Paraíba registra média de 28 medidas protetivas concedidas por dia em 2026

0
Paraíba registra média de 28 medidas protetivas concedidas por dia em 2026
Imagem ilustrativa de violência contra mulher - Foto: Arquivo/Agência Brasil

A Justiça da Paraíba já concedeu 1.981 medidas protetivas de urgência em 2026, o que representa uma média de 28 decisões por dia voltadas à proteção de mulheres vítimas de violência doméstica. Os dados são do Tribunal de Justiça da Paraíba e foram divulgados pelo Observatório de Violência Doméstica da Corte até esta quarta-feira (11).

As medidas protetivas são previstas na Lei Maria da Penha e podem determinar o afastamento do agressor, a proibição de contato com a vítima e outras restrições destinadas a garantir a segurança da mulher.

O levantamento mostra que, apenas em 2026, o Judiciário paraibano já julgou 21 casos de descumprimento de medidas protetivas e recebeu 89 novos processos relacionados a esse tipo de crime, conforme dados do Conselho Nacional de Justiça.

Desde 2018, desobedecer a uma medida protetiva é crime previsto na legislação brasileira, com pena que pode chegar a dois anos de detenção, além de outras medidas judiciais.

Em 2025, o número de novos casos de descumprimento teve aumento expressivo.

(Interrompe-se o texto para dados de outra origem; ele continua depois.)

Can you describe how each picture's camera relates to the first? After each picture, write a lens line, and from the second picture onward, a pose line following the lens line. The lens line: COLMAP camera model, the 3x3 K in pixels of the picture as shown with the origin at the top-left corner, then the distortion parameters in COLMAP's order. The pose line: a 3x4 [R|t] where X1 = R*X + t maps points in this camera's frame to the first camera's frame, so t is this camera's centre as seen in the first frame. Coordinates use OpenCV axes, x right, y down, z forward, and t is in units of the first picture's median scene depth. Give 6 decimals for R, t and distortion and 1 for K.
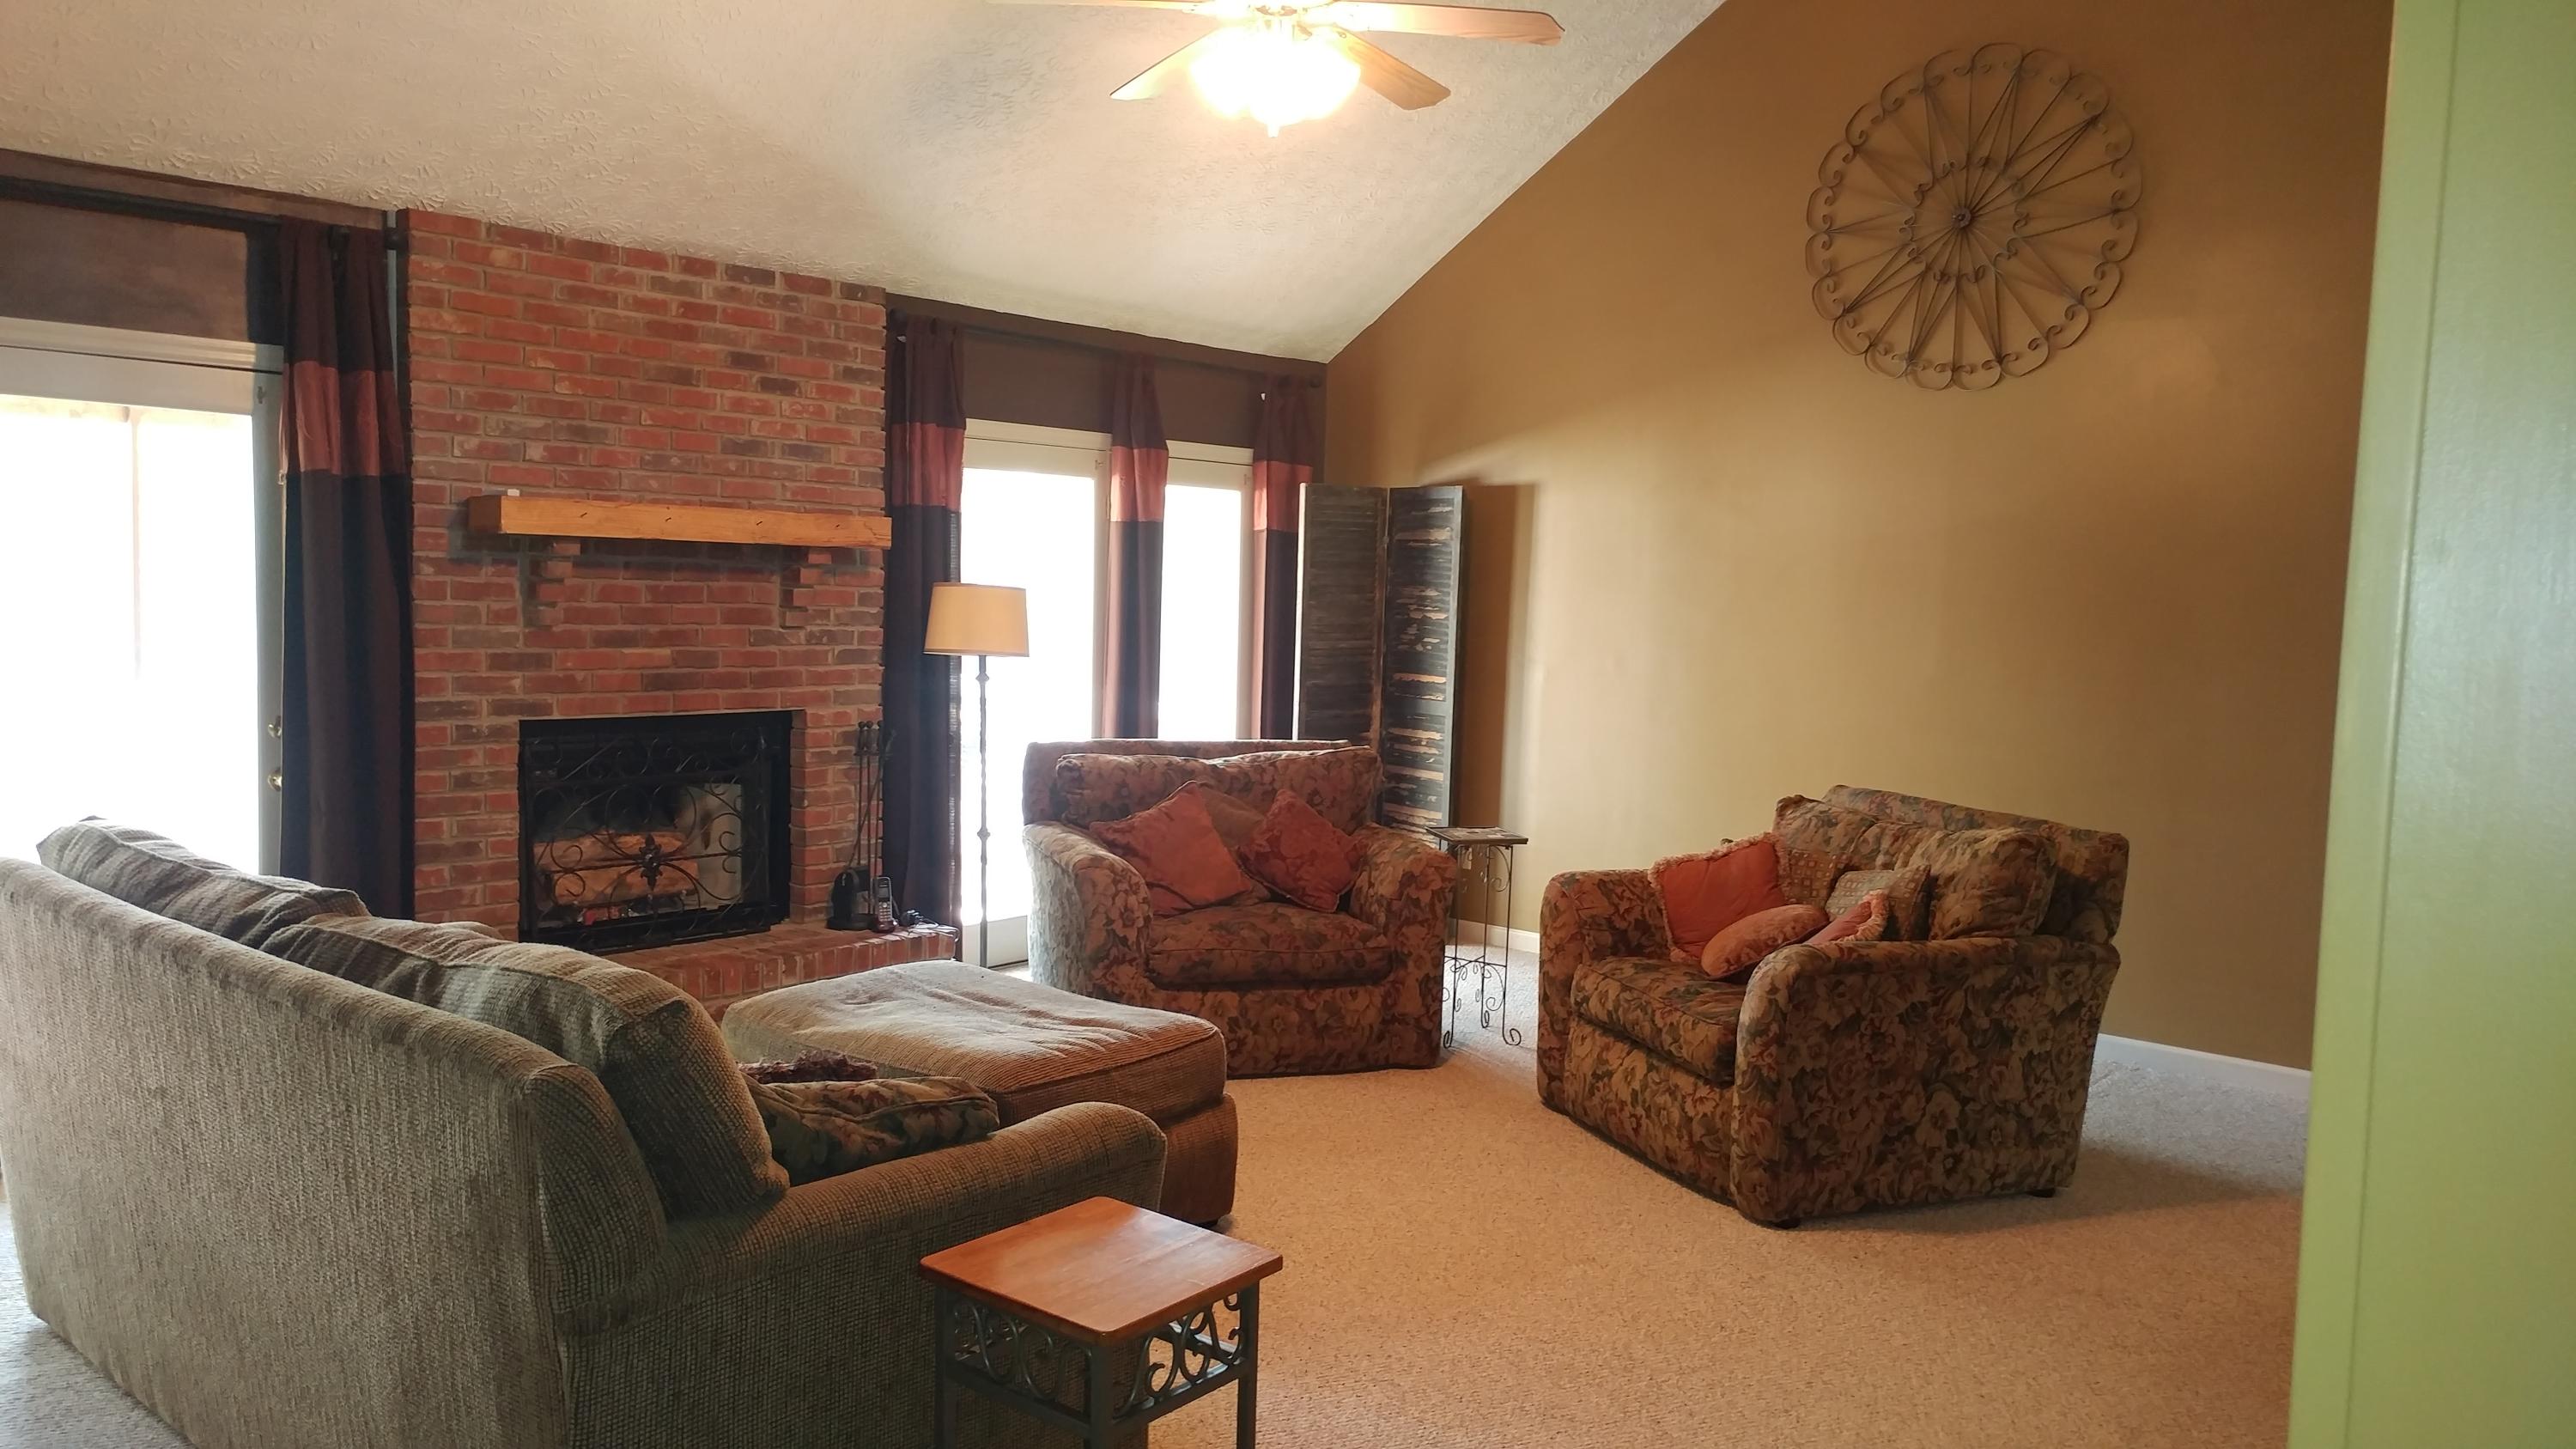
lens RADIAL K [[1863.6, 0, 1297.8], [0, 1863.6, 728.5], [0, 0, 1]] dist [0.012652, 0.007044]
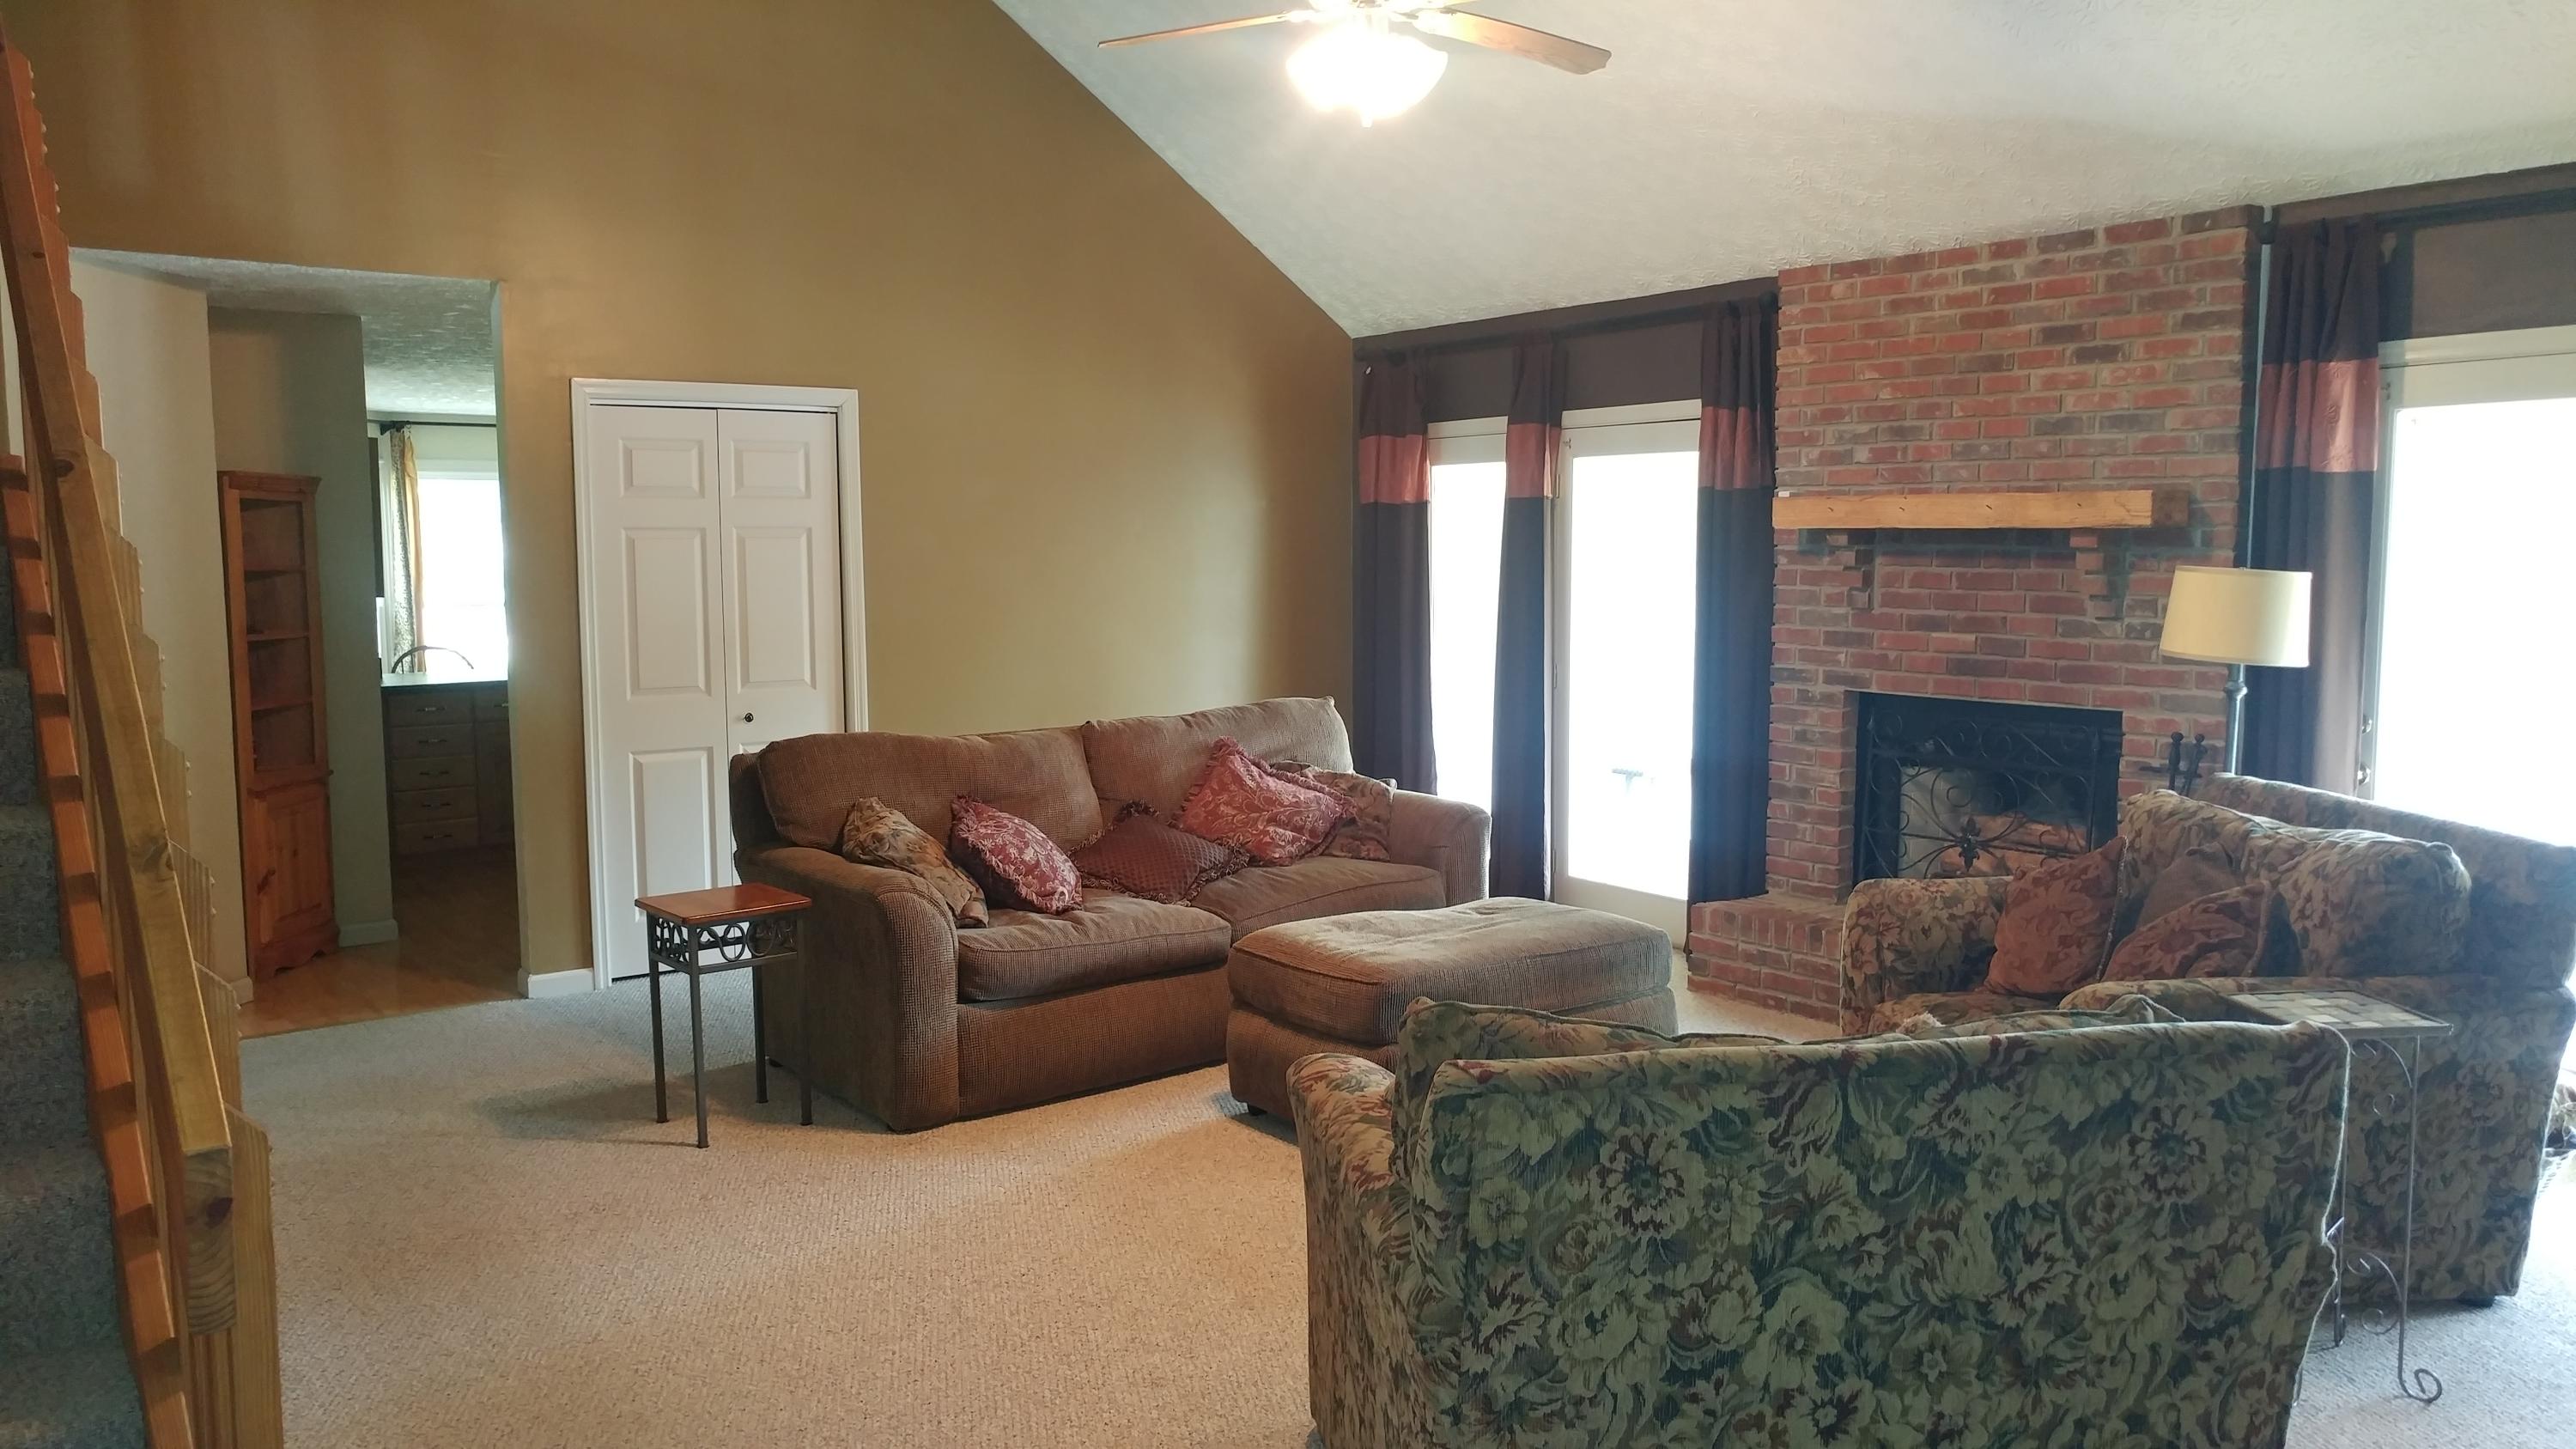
lens RADIAL K [[1863.6, 0, 1299.7], [0, 1863.6, 729.9], [0, 0, 1]] dist [0.012652, 0.007044]
pose [[-0.176296, 0.072413, -0.981670, 0.746536], [-0.085609, 0.992384, 0.088578, -0.051494], [0.980607, 0.099655, -0.168754, 0.840514]]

Ao longo do ano, foram 712 registros desse tipo de crime, um crescimento de 177% em comparação com 2024, quando houve 257 novos processos.

O volume de decisões judiciais relacionadas à proteção de vítimas também foi elevado no ano passado. Em 2025, a Justiça da Paraíba concedeu mais de 10,6 mil medidas protetivas, mantendo uma média de 29 decisões por dia.

Apesar da existência dessas medidas, casos de feminicídio ainda ocorrem mesmo quando há proteção judicial. Segundo levantamento do Fórum Brasileiro de Segurança Pública, 13,1% das mulheres vítimas de feminicídio no Brasil em 2024 tinham medida protetiva ativa no momento do crime.

Na Paraíba, esse índice foi de 11% no mesmo período.

Já em 2025, conforme informações da Coordenação das Delegacias Especializadas de Atendimento à Mulher da Paraíba, nenhuma das 36 vítimas de feminicídio registradas no estado possuía medida protetiva em vigor no momento do assassinato.